United States Air Force general

Robert F. Behler is a retired United States Air Force major general and computer security expert who served as the Director, Operational Test and Evaluation at the United States Department of Defense from 2017 to 2021. Behler previously served as the chief operating officer and deputy director for Carnegie Mellon University's Software Engineering Institute. He has also held posts as president and chief operation officer of SRC Inc., as senior vice president and general manager at Mitre Corporation, and as the business area executive of Precision Engagement at the Johns Hopkins Applied Physics Laboratory.

Behler was formerly commanding general at the Air Force Command and Control & Intelligence, Surveillance and Reconnaissance Center as well as the deputy commander at Joint Headquarters North, NATO. An experimental test pilot with the U.S. Air Force, he flew more than 65 aircraft variants during his 31-year military career. Behler is a fellow of the Society of Experimental Test Pilots, an associate fellow of the American Institute of Aeronautics and Astronautics, and a member of the Armed Forces Communications and Electronics Association and Air Force Association. He is the recipient of various Distinguished Service Medals.

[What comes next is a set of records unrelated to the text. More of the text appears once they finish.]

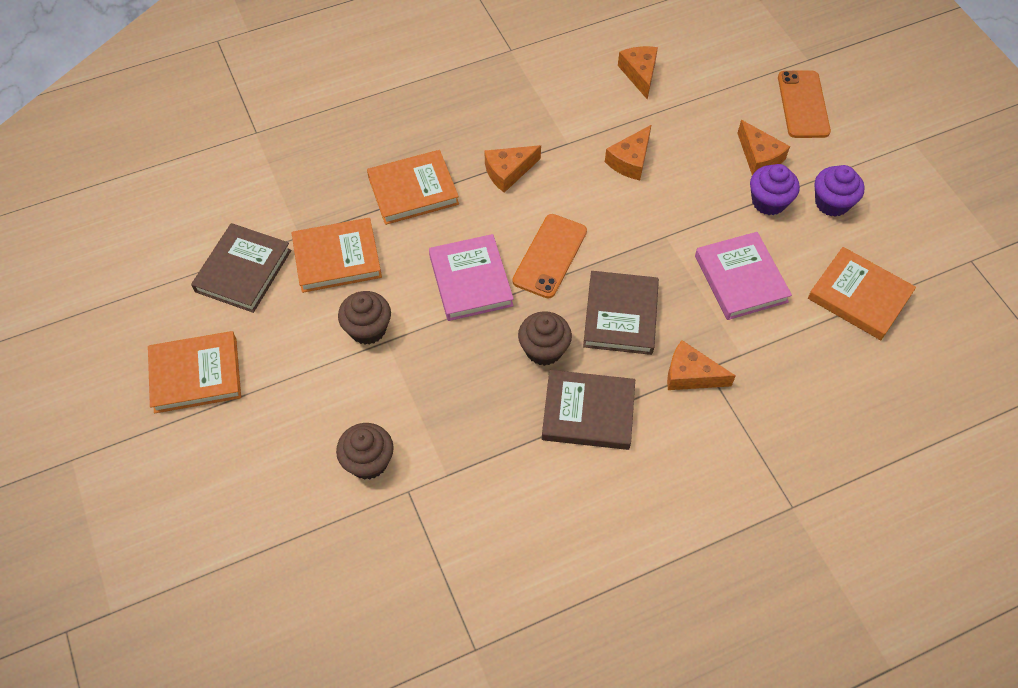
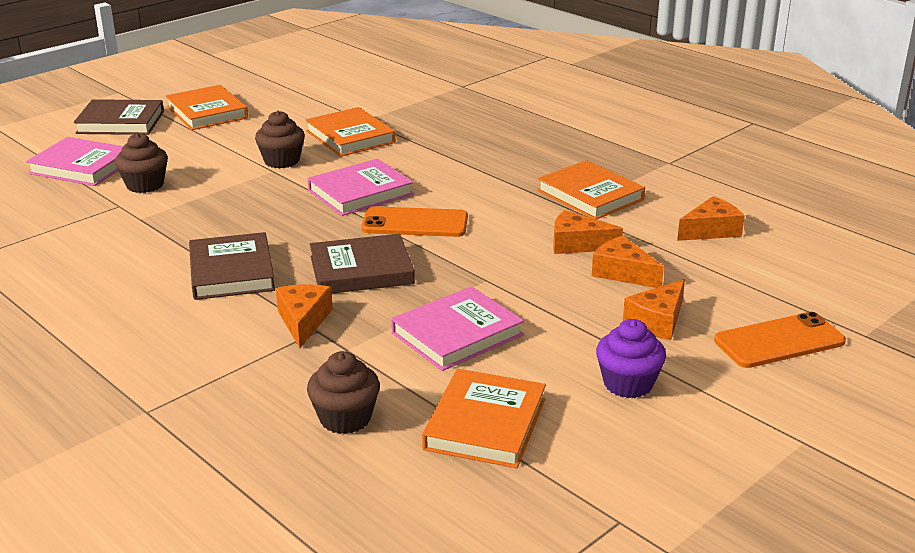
camera: 70 degrees right, 30 degrees down
(243, 271) = (315, 108): brown book -> brown book (120, 122)
(289, 520) = (82, 167): none -> pink book
(413, 190) = (448, 151): orange book -> orange book (590, 195)
(508, 172) = (506, 187): orange cheese -> orange cheese (622, 273)
(544, 349) = (298, 238): brown cupcake -> brown cupcake (345, 418)
(768, 202) = (590, 337): purple cupcake -> none

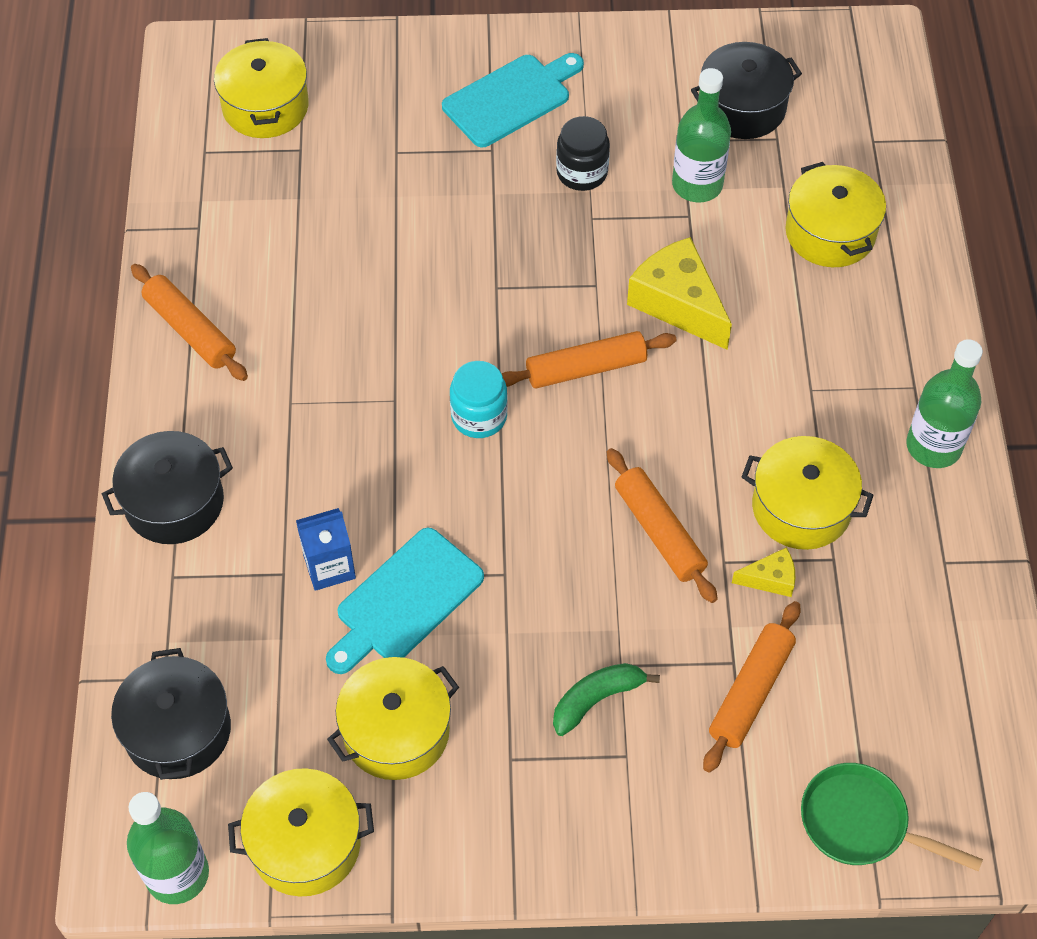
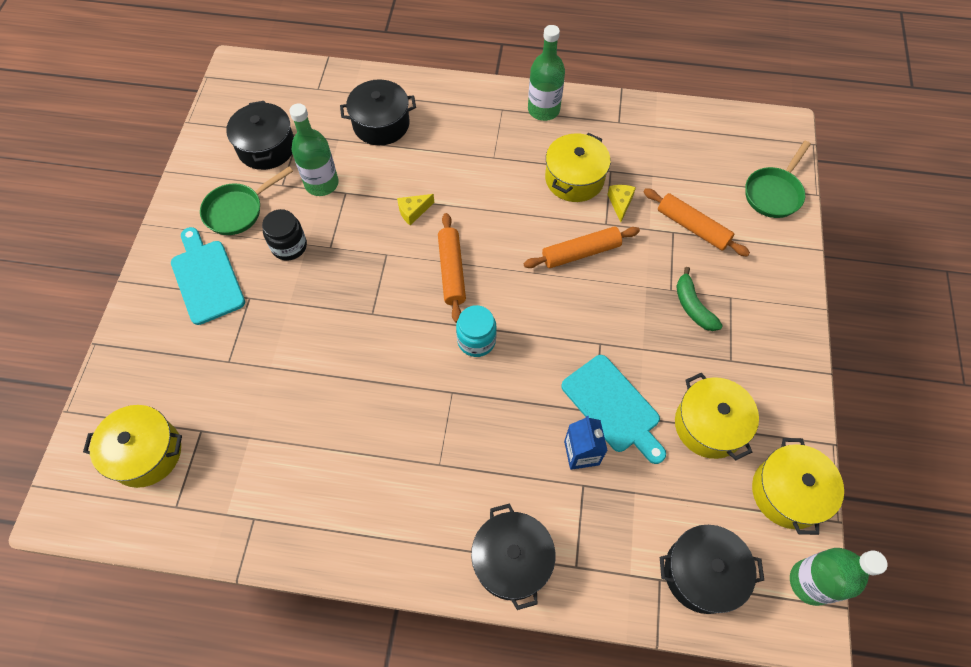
camera: 80 degrees left, 5 degrees up
(190, 330) = (354, 534): orange rolling pin -> none
(625, 103) = (238, 210): none -> green pan
(678, 303) = (413, 211): yellow cheese -> yellow cheese, size x0.50
(830, 232) = (381, 124): yellow pot -> black pot

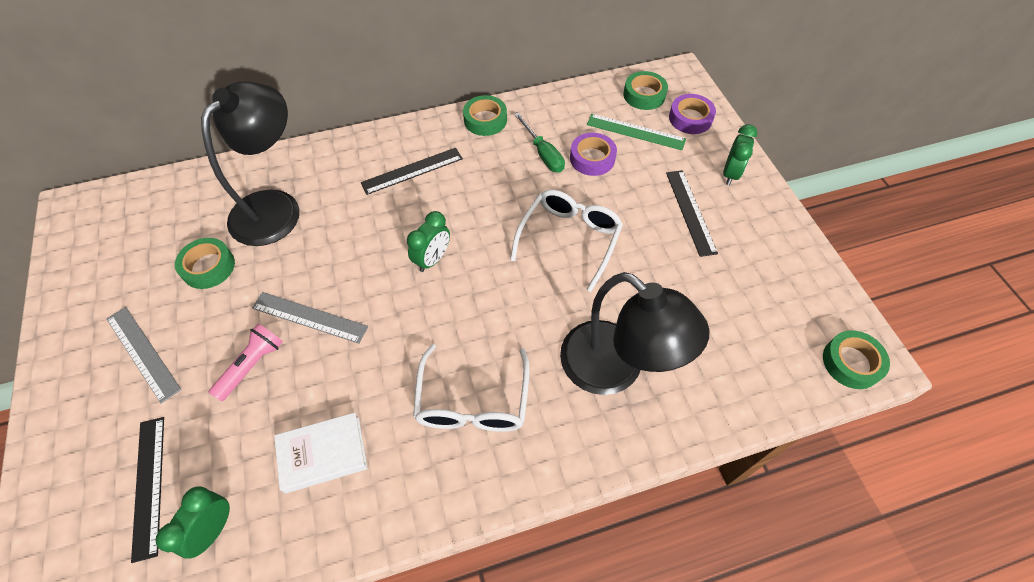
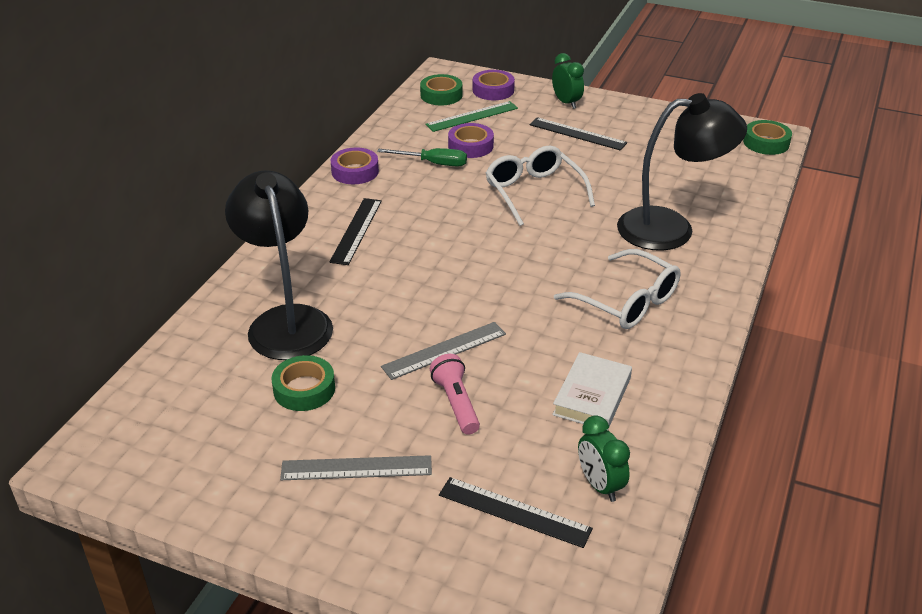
camera: 50 degrees left, 20 degrees down
(432, 259) = (468, 262): green clock -> none
(485, 120) = (355, 171): green tape -> purple tape

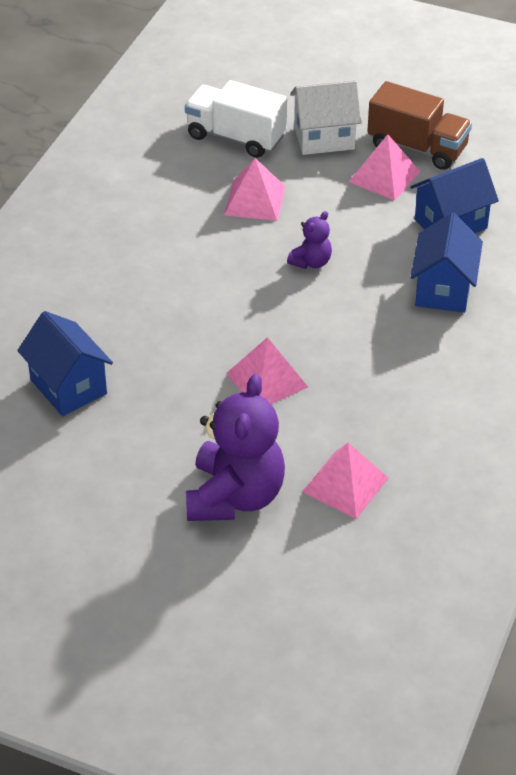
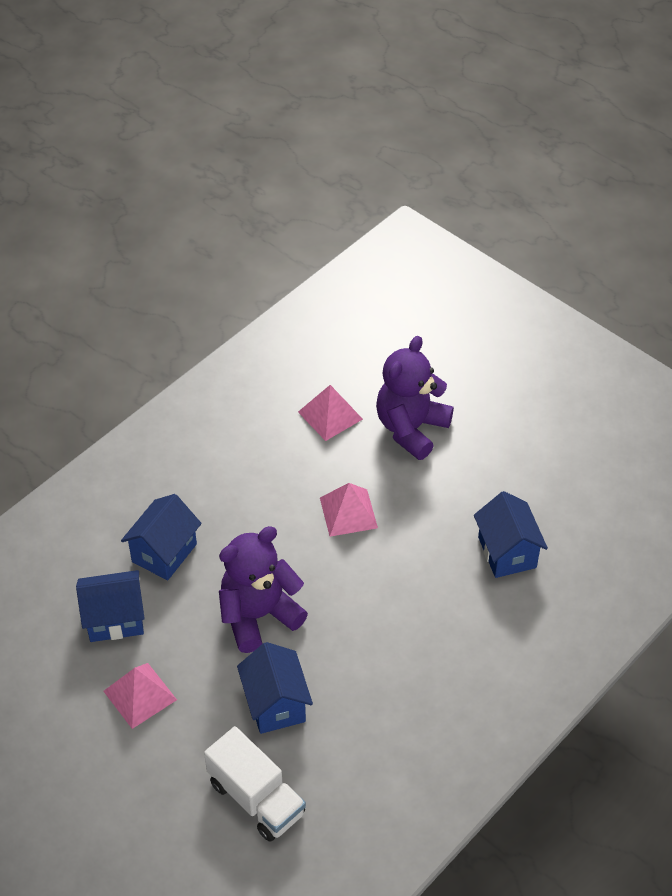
camera: 160 degrees left, 5 degrees up
(254, 200) = (275, 704): pink pyramid -> blue house
(311, 262) = (258, 615): purple teddy bear -> purple teddy bear, size x2.11
(324, 138) = (169, 766): white house -> none
(417, 147) = (87, 723): brown truck -> none

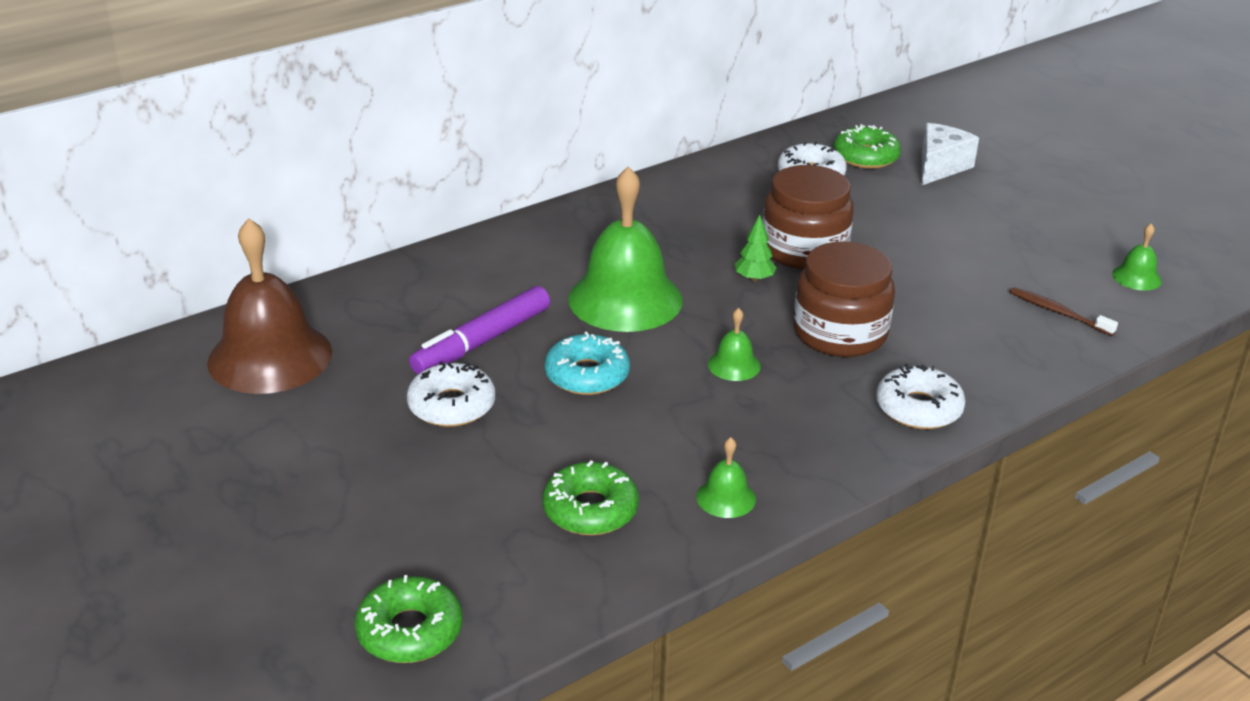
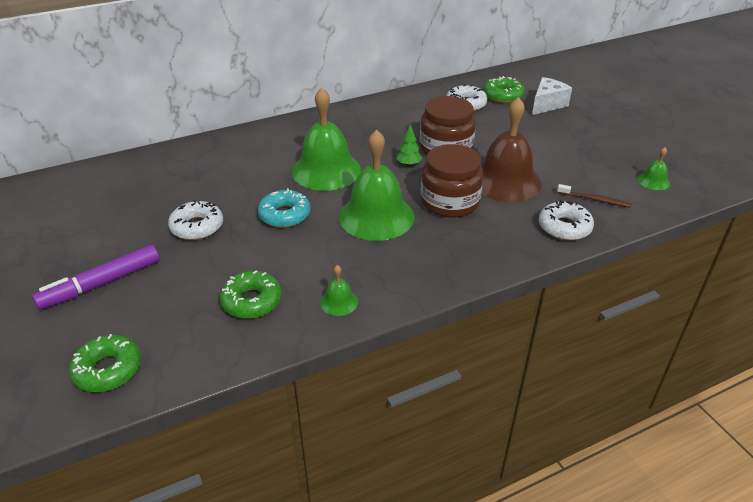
camera: 10 degrees right, 5 degrees up
(270, 357) = (107, 188): brown bell -> brown bell (505, 181)
(482, 341) = (232, 189): purple marker -> purple marker (101, 284)
(734, 365) = (376, 216): green bell -> green bell, size x2.31
(918, 408) = (483, 254): white donut -> white donut (564, 227)
(1058, 312) = (595, 200): brown toothbrush -> brown toothbrush turned 150 degrees clockwise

==Director of Operational Test and Evaluation==
On September 5, 2017, Behler was nominated by President Donald Trump to become Director, Operational Test and Evaluation at the United States Department of Defense. His nomination was seen "as a nod to the increasingly critical and complex role software and cybersecurity plays in U.S. defense systems." At his confirmation hearing, Behler said he would seek to speed up Department of Defense acquisition efforts and focus on software development and prototyping new weapons systems. He was confirmed by the U.S. Senate November 16, 2017, and took office on December 11, 2017. Behler's term as DOT&E ended on January 20, 2021.